#### What you have to do:
Below are records; count how many of their lines contain the string "FISIK", and give only that number.

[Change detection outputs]
%%

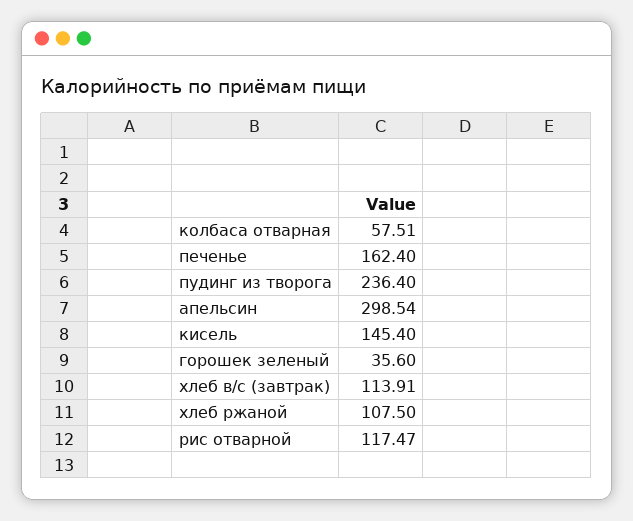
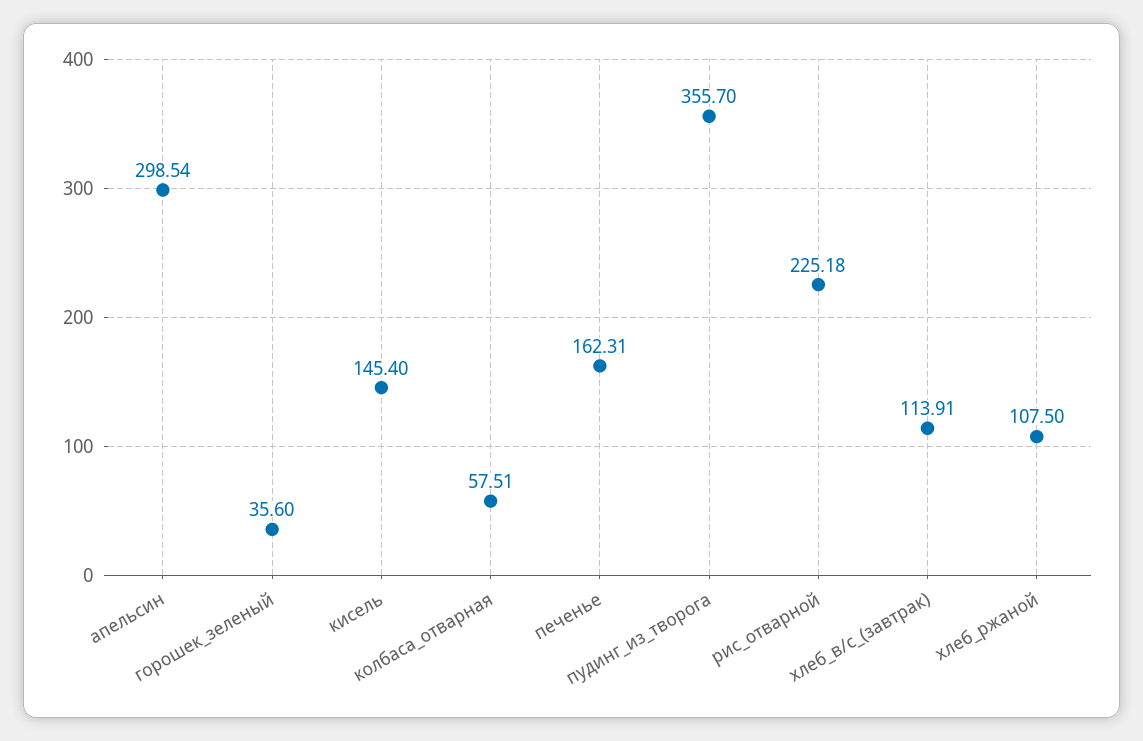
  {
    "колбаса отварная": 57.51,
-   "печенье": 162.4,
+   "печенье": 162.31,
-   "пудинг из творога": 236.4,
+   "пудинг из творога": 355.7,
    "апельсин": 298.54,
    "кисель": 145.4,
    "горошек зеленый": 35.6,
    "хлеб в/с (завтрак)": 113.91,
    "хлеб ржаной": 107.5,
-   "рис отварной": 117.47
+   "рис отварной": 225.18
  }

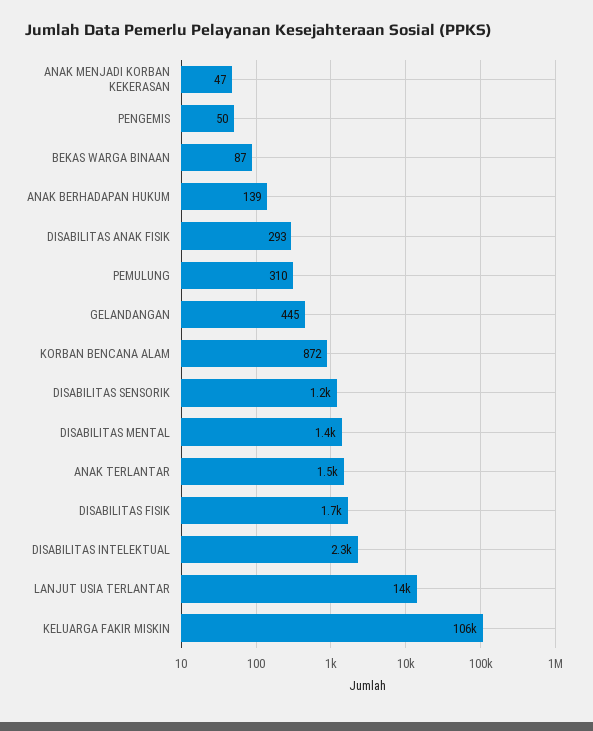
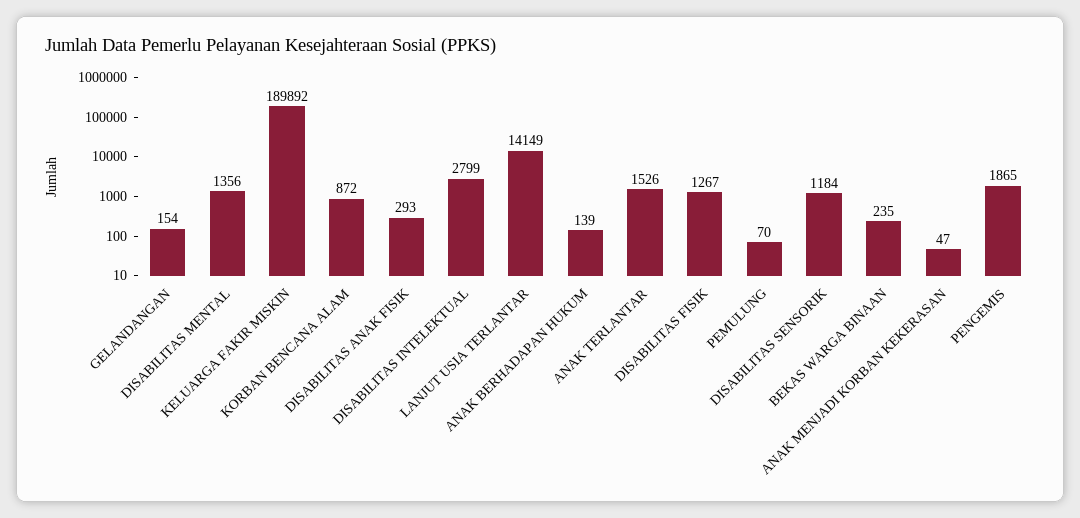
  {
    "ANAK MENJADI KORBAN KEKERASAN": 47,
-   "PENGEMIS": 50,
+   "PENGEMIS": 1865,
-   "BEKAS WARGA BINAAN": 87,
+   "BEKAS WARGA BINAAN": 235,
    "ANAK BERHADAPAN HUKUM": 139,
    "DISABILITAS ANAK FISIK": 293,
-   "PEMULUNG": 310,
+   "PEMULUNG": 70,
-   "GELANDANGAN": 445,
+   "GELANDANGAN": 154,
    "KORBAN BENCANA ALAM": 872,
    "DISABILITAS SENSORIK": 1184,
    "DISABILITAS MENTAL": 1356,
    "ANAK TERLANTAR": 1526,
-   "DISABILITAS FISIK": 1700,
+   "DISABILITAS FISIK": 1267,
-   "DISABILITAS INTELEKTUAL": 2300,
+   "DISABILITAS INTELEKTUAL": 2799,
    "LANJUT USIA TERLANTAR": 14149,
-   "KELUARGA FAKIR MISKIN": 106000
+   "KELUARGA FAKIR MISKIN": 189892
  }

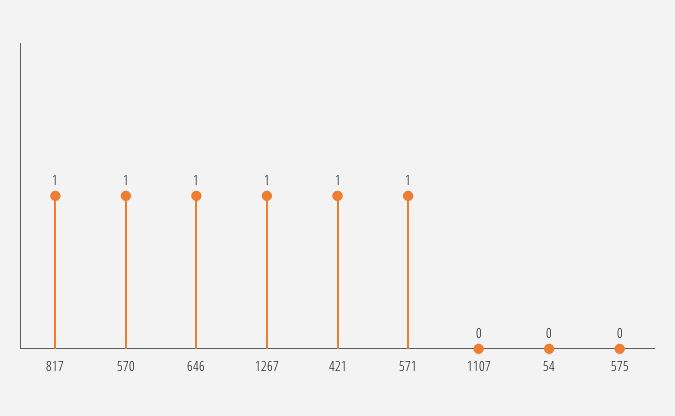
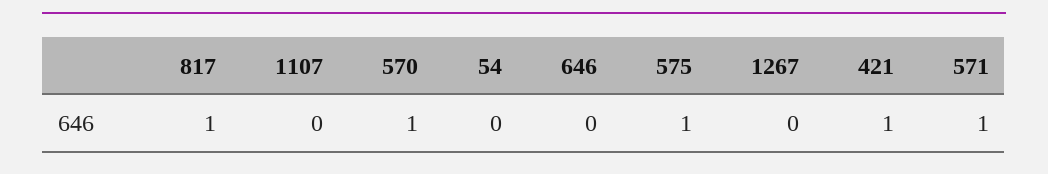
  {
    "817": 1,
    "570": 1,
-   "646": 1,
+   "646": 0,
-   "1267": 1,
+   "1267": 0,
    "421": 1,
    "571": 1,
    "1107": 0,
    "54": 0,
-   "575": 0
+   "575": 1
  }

%%
%%

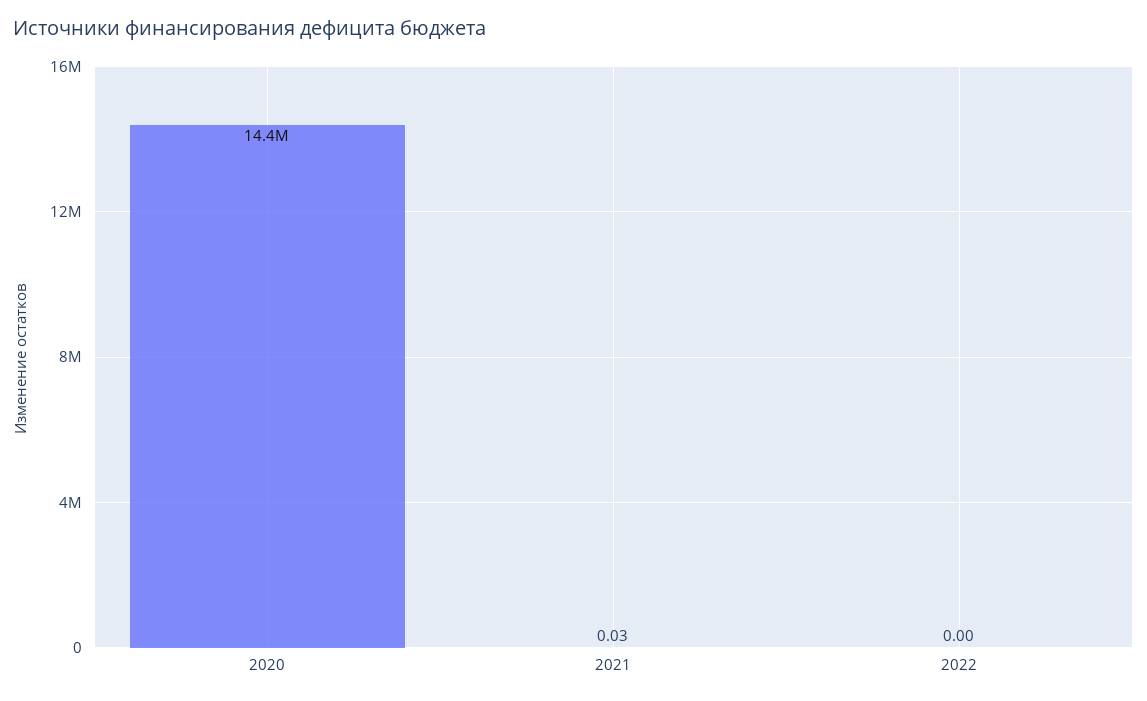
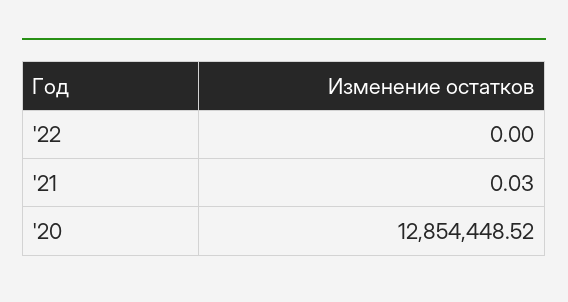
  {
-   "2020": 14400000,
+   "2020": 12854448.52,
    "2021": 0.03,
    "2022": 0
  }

%%

#### Solution to this exercise:
3